Even if you aren’t in any pain – or pain that you think is unbearable – seeing a physical therapist can contribute greatly to a healthy lifestyle, and here’s why.
Why is it that superbly fit athletes can find themselves in as much back, knee, or neck pain as their flabby fans, who sit at desks all day long then watch sports from overstuffed sofas?
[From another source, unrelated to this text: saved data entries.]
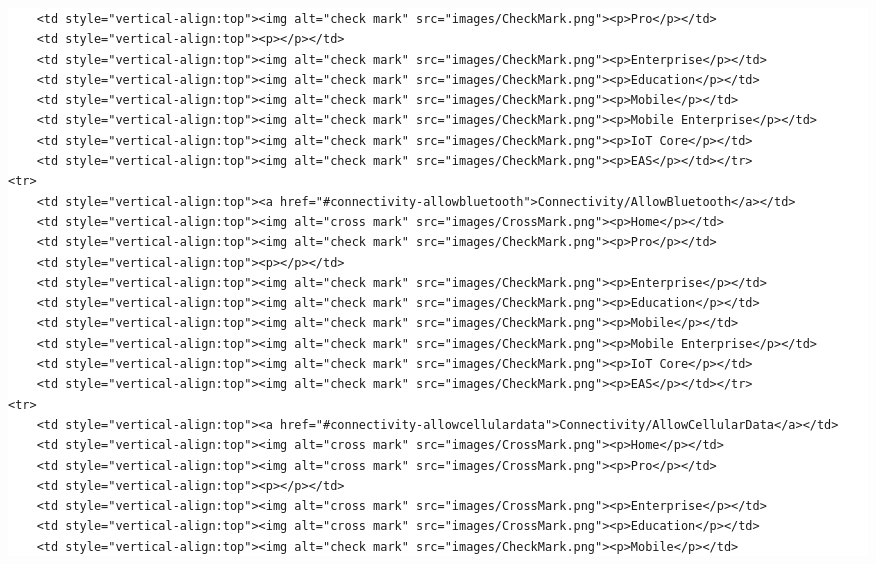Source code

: 		<td style="vertical-align:top"><img alt="check mark" src="images/CheckMark.png"><p>Pro</p></td>
		<td style="vertical-align:top"><p></p></td>
		<td style="vertical-align:top"><img alt="check mark" src="images/CheckMark.png"><p>Enterprise</p></td>
		<td style="vertical-align:top"><img alt="check mark" src="images/CheckMark.png"><p>Education</p></td>
		<td style="vertical-align:top"><img alt="check mark" src="images/CheckMark.png"><p>Mobile</p></td>
		<td style="vertical-align:top"><img alt="check mark" src="images/CheckMark.png"><p>Mobile Enterprise</p></td>
		<td style="vertical-align:top"><img alt="check mark" src="images/CheckMark.png"><p>IoT Core</p></td>
		<td style="vertical-align:top"><img alt="check mark" src="images/CheckMark.png"><p>EAS</p></td></tr>
	<tr>
		<td style="vertical-align:top"><a href="#connectivity-allowbluetooth">Connectivity/AllowBluetooth</a></td>
		<td style="vertical-align:top"><img alt="cross mark" src="images/CrossMark.png"><p>Home</p></td>
		<td style="vertical-align:top"><img alt="check mark" src="images/CheckMark.png"><p>Pro</p></td>
		<td style="vertical-align:top"><p></p></td>
		<td style="vertical-align:top"><img alt="check mark" src="images/CheckMark.png"><p>Enterprise</p></td>
		<td style="vertical-align:top"><img alt="check mark" src="images/CheckMark.png"><p>Education</p></td>
		<td style="vertical-align:top"><img alt="check mark" src="images/CheckMark.png"><p>Mobile</p></td>
		<td style="vertical-align:top"><img alt="check mark" src="images/CheckMark.png"><p>Mobile Enterprise</p></td>
		<td style="vertical-align:top"><img alt="check mark" src="images/CheckMark.png"><p>IoT Core</p></td>
		<td style="vertical-align:top"><img alt="check mark" src="images/CheckMark.png"><p>EAS</p></td></tr>
	<tr>
		<td style="vertical-align:top"><a href="#connectivity-allowcellulardata">Connectivity/AllowCellularData</a></td>
		<td style="vertical-align:top"><img alt="cross mark" src="images/CrossMark.png"><p>Home</p></td>
		<td style="vertical-align:top"><img alt="cross mark" src="images/CrossMark.png"><p>Pro</p></td>
		<td style="vertical-align:top"><p></p></td>
		<td style="vertical-align:top"><img alt="cross mark" src="images/CrossMark.png"><p>Enterprise</p></td>
		<td style="vertical-align:top"><img alt="cross mark" src="images/CrossMark.png"><p>Education</p></td>
		<td style="vertical-align:top"><img alt="check mark" src="images/CheckMark.png"><p>Mobile</p></td>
“When you do an activity over and over again, your body adapts to that activity,” warns Dr. Shirley Sahrmann, professor emerita of physical therapy at Washington University School of Medicine. “If you play tennis, your arm gets bigger on that side; if you do karate you get adaptations in your hip and leg. Even if you just sit, you lean, you slump, your neck goes forward.” Either your body fails to build up musculature to support itself, or it overbuilds certain muscles and throws off the symmetry your skeleton craves.
That’s why Sahrmann wants to see an annual physical therapy exam become as routine as a dental checkup. “We go to the dentist twice a year and spend thousands to straighten our teeth, and all we do with them is eat and talk. Meanwhile the rest of our body’s just hanging out there.”
People think of p.t. as something generic their doctor orders after an injury, she says. But by analyzing the way you walk, bend, sit, and carry yourself, physical therapists can prevent injuries and head off future surgeries and chronic pain.
“Kids don’t sit correctly, they slump, so they wind up sitting on the middle of their back,” she says. “We have these little bones on our bottom where we are supposed to sit and keep our spine erect. When you slump, the muscles get stretched out, and they’re not going to function optimally.”
A temporary phase? Maybe. But “bones adapt to the alignment that you keep them in,” Sahrmann points out, “and your spine becomes shaped like that.”